Wednesday 13 February 2008

Submarines a top priority in China

An American military intelligence officer, asked some years ago how far the Chinese could project their military power, answered only half-jokingly: “About as far as their army can walk.”

That is changing rapidly today as China’s leaders fuel the budgets of the People’s Liberation Army, which comprises all of their armed forces. Says a new report from the Council on Foreign Relations, the think tank in New York, China is driven both by “a clear operational objective,” which is to take Taiwan, the island Beijing claims, and “a clear strategic objective,” which is to be a modern power.

China’s military priorities are four: the navy, in which submarines take first place; the air force of jet fighters and long range bombers; space, not only threatening U.S. and other satellites but putting up their own; and what the Chinese call the Second Artillery, their land-based nuclear weapons including 1,000 missiles aimed at Taiwan.

“Submarines currently dominate China’s naval development,” say analysts Andrew Erickson and Andrew Wilson, writing in a recent U.S. Naval War College Review. China has long been rumored to be eager to build aircraft carriers but for now, these analysts say, discussion of submarines “is much more advanced and grounded in reality than that of carriers.”

At first, the Chinese got submarines and submarine technology from the Soviet Union and, to a lesser extent, from France and Israel. Now they are building their own. Moreover, they are retiring older boats and replacing them with fewer but more advanced boats, both diesel-electric and nuclear powered.

Over the next eight years, the Chinese plan to have in operation five Han- and six Shang-class nuclear-powered submarines whose mission will be to attack aircraft carriers and other surface warships. In addition they will have 15 Song and 17 Ming diesel-electric boats with the same task but closer to home, according to Global Security, a private research organization.

China also plans to put to sea a nuclear-powered submarine, Jin, armed with ballistic missiles tipped with nuclear warheads and to retire an older boat, Xia, with the same arms. An analyst in Taiwan, Cheng Dai-ch’eng, wrote: “The communists are probably not going to use their submarine-launched missiles against us, but against the United States who may come to our aid in future conflicts.”
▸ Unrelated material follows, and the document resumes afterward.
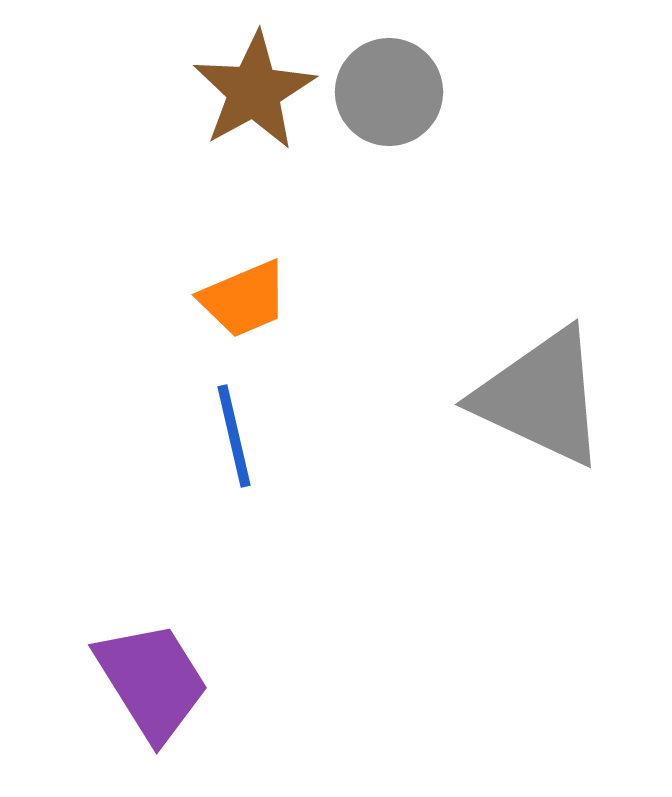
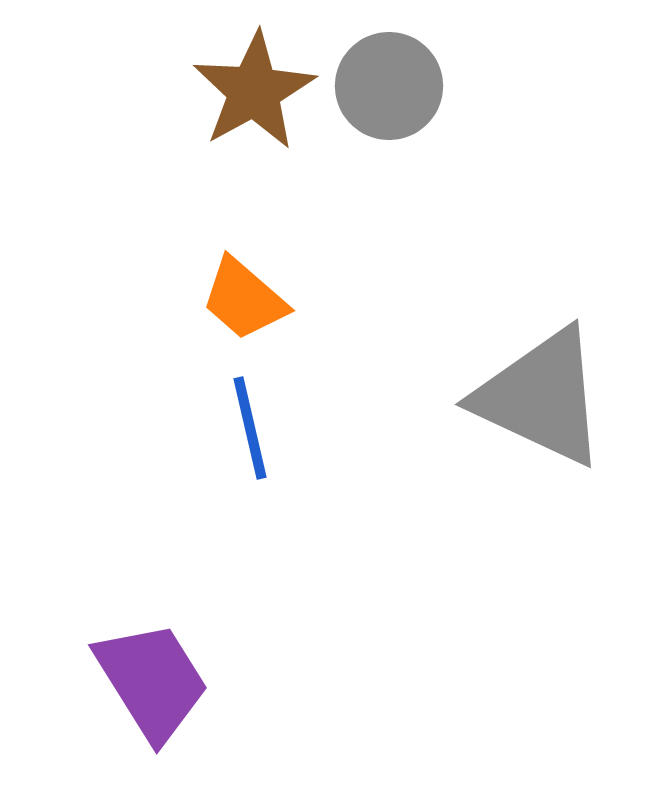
gray circle: moved 6 px up
orange trapezoid: rotated 64 degrees clockwise
blue line: moved 16 px right, 8 px up
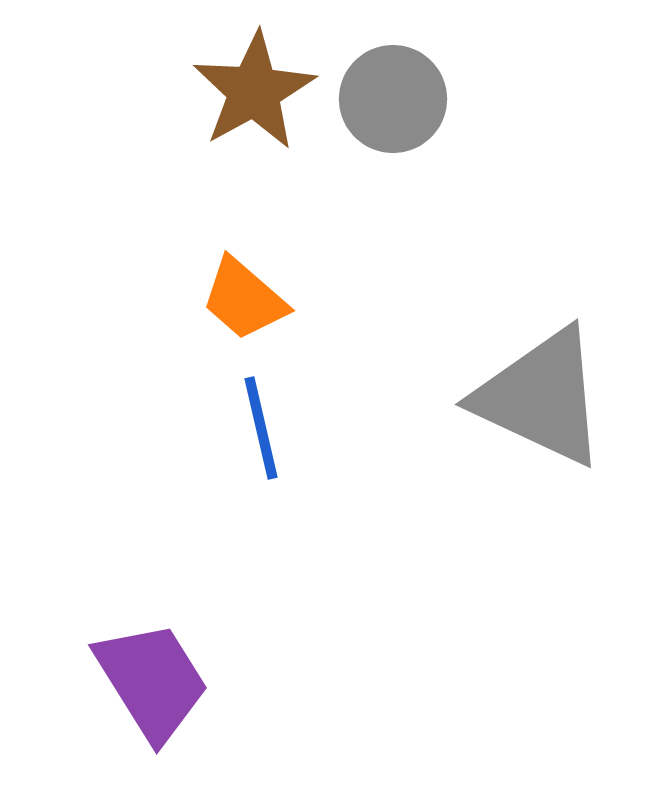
gray circle: moved 4 px right, 13 px down
blue line: moved 11 px right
The Chinese have vigorously denied that their navy is a threat to other countries. An article in Huangiu Shibao, a government newspaper, asserted last month that Americans were “talking nonsense about details of China having expanded its submarine fleet.” Some Americans agree, at least in part, saying it will be many years before Chinese submarines will be able to challenge the U.S. Navy.

Even so, Chinese military planners have revised their operational thinking on attack submarines. Before, they patrolled close to China’s coast to repel an invasion. Now, says a fresh study from the U.S. Office of Naval Intelligence, they are deployed farther out to resist invasion, protect territorial sovereignty and safeguard the nation’s maritime rights.
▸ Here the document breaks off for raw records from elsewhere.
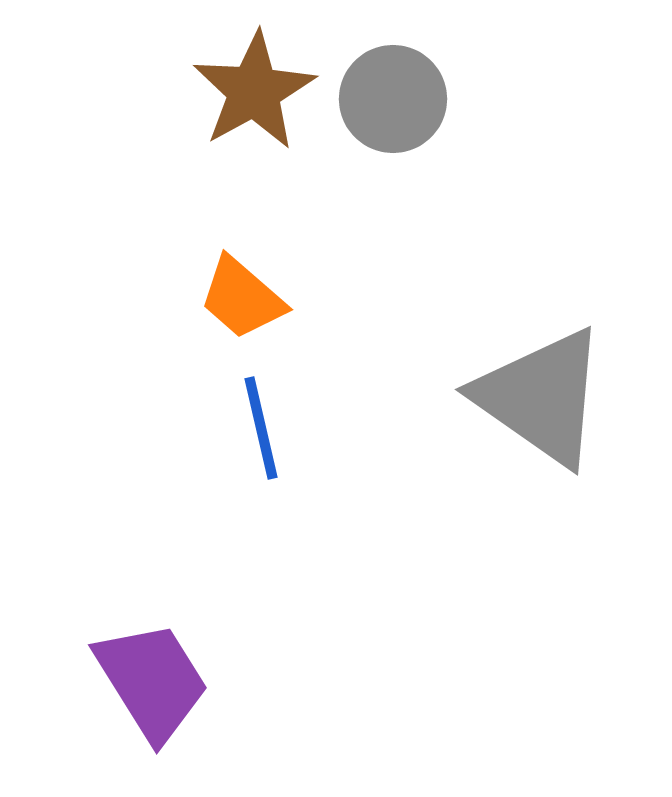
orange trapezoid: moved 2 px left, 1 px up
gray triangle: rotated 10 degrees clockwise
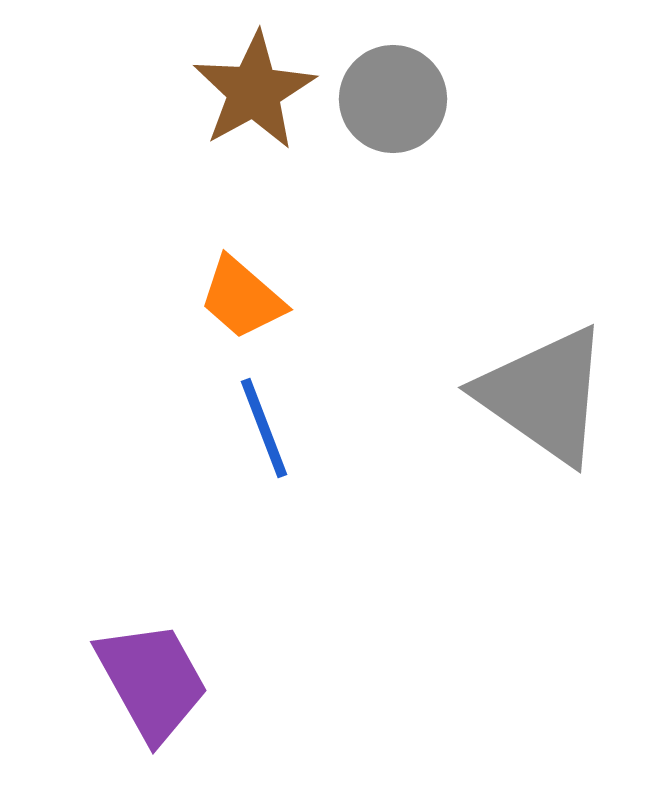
gray triangle: moved 3 px right, 2 px up
blue line: moved 3 px right; rotated 8 degrees counterclockwise
purple trapezoid: rotated 3 degrees clockwise
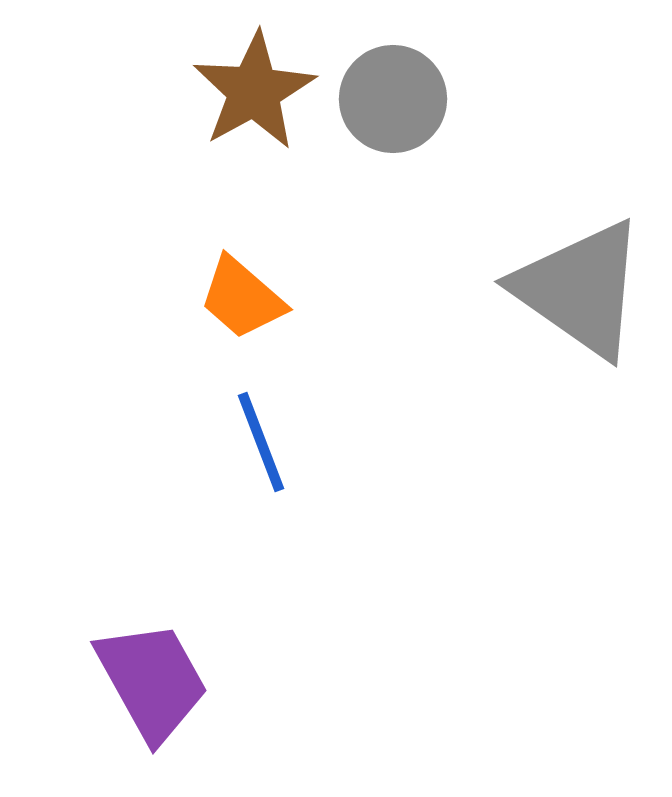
gray triangle: moved 36 px right, 106 px up
blue line: moved 3 px left, 14 px down
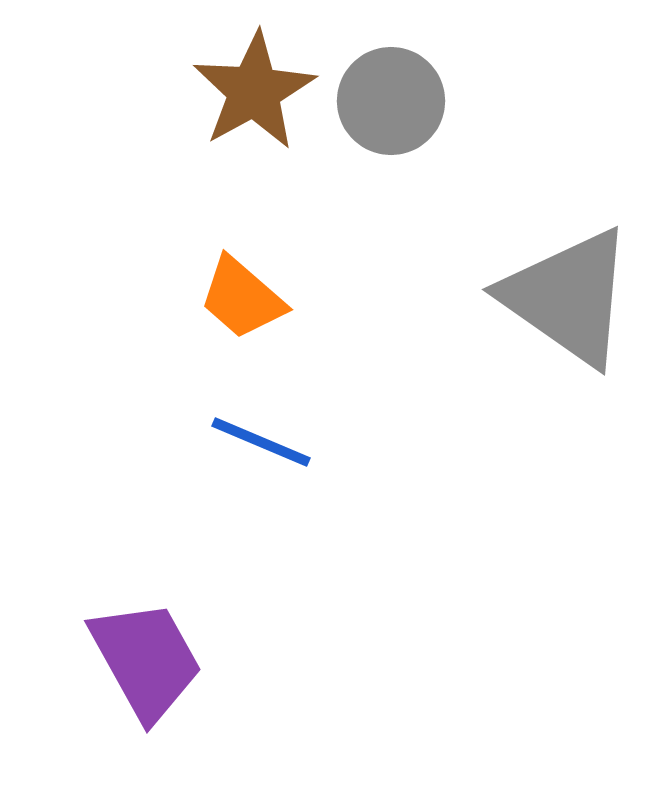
gray circle: moved 2 px left, 2 px down
gray triangle: moved 12 px left, 8 px down
blue line: rotated 46 degrees counterclockwise
purple trapezoid: moved 6 px left, 21 px up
Chinese submarines have been detected well past what the Chinese call the first island chain that runs from Japan through Taiwan and the Philippines to Indonesia. “Offshore defense” evidently calls for Chinese submarines to venture “as far as the PLA Navy’s capabilities will allow it to operate,” the Office Naval Intelligence says. Some Chinese officers suggest that a future objective will be patrols as far east as Hawai’i.

A critical question is Chinese seamanship. An American naval officer has 500 years of seagoing experience behind him, 250 years of the British navy and 250 years since the sailing ships of Salem plied the seven seas and John Paul Jones founded the U.S. Navy. American submariners have 100 years of experience, since the early 20th century, to draw on.

In contrast, China in 5,000 years of history has produced only one great sailor, Adm. Zheng He or Cheng Ho, who sailed the Pacific and Indian oceans in the 15th century. Chinese submariners, hampered by the Sino-Soviet split and the chaos of the Cultural Revolution in the 1960s and 1970s, are just beginning to learn their craft in highly complicated vessels.

U.S. military leaders, including Secretary of Defense Robert Gates, have for many months contended that the Chinese should be more open about their military intentions, including why they are expanding their submarine fleet. Pointing to China’s surging economy that pays for the boats, an American submariner, wondered out loud: “I suppose they do it because they can.”